» **Information shown**
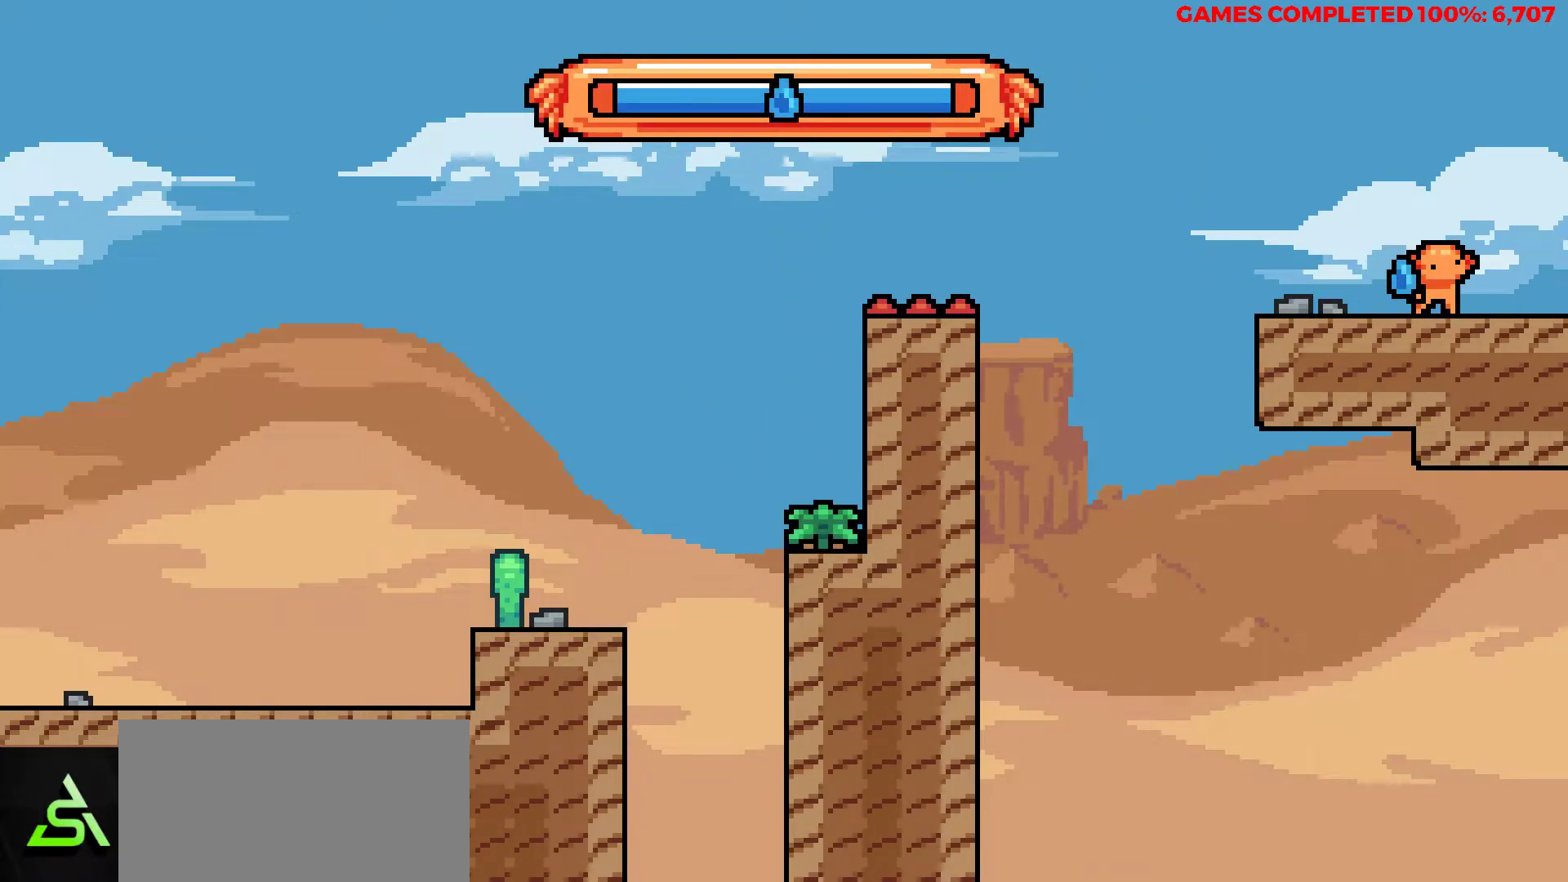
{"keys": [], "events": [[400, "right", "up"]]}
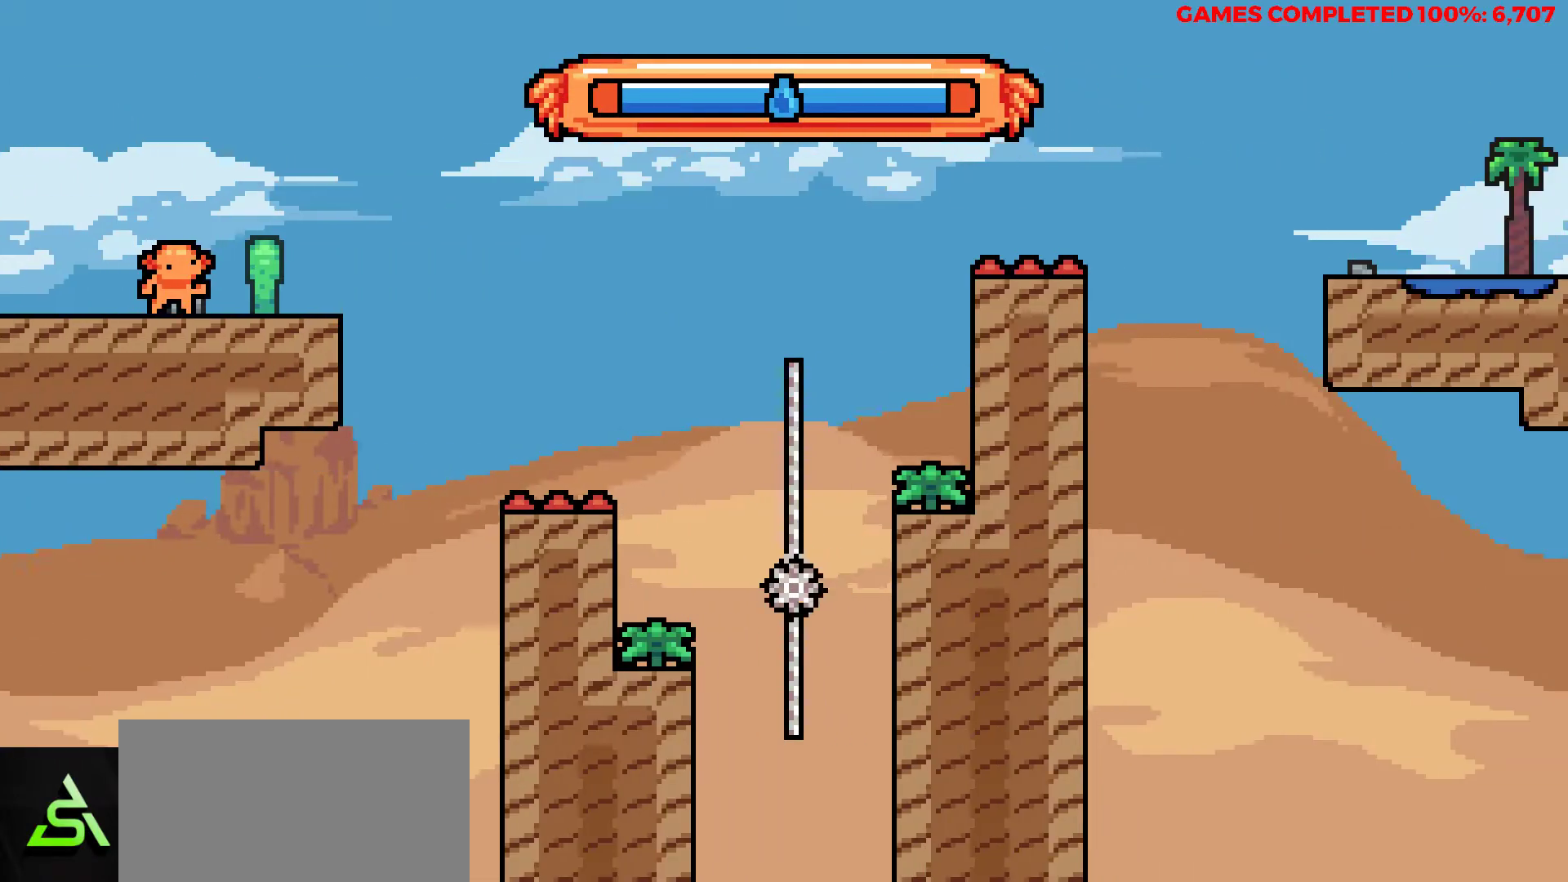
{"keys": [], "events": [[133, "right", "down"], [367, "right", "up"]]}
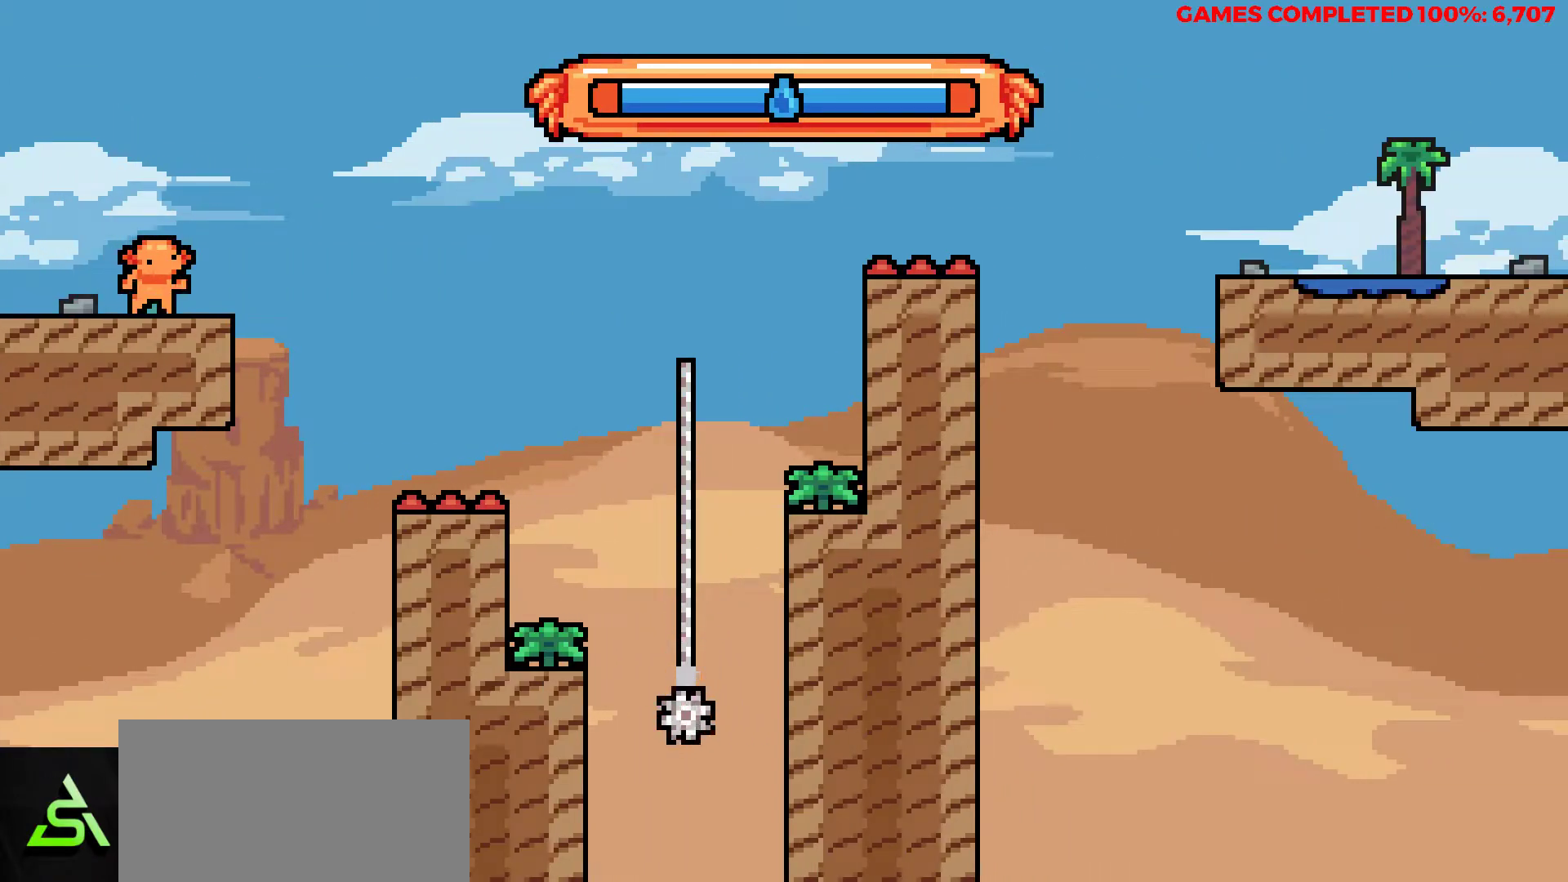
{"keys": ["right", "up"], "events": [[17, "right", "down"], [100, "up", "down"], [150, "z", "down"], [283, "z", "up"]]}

» **Task details**
Restate all of the data word for word and include no pictures.

» **Result**
{"keys": [], "events": [[400, "right", "up"]]}
{"keys": [], "events": [[133, "right", "down"], [367, "right", "up"]]}
{"keys": ["right", "up"], "events": [[17, "right", "down"], [100, "up", "down"], [150, "z", "down"], [283, "z", "up"]]}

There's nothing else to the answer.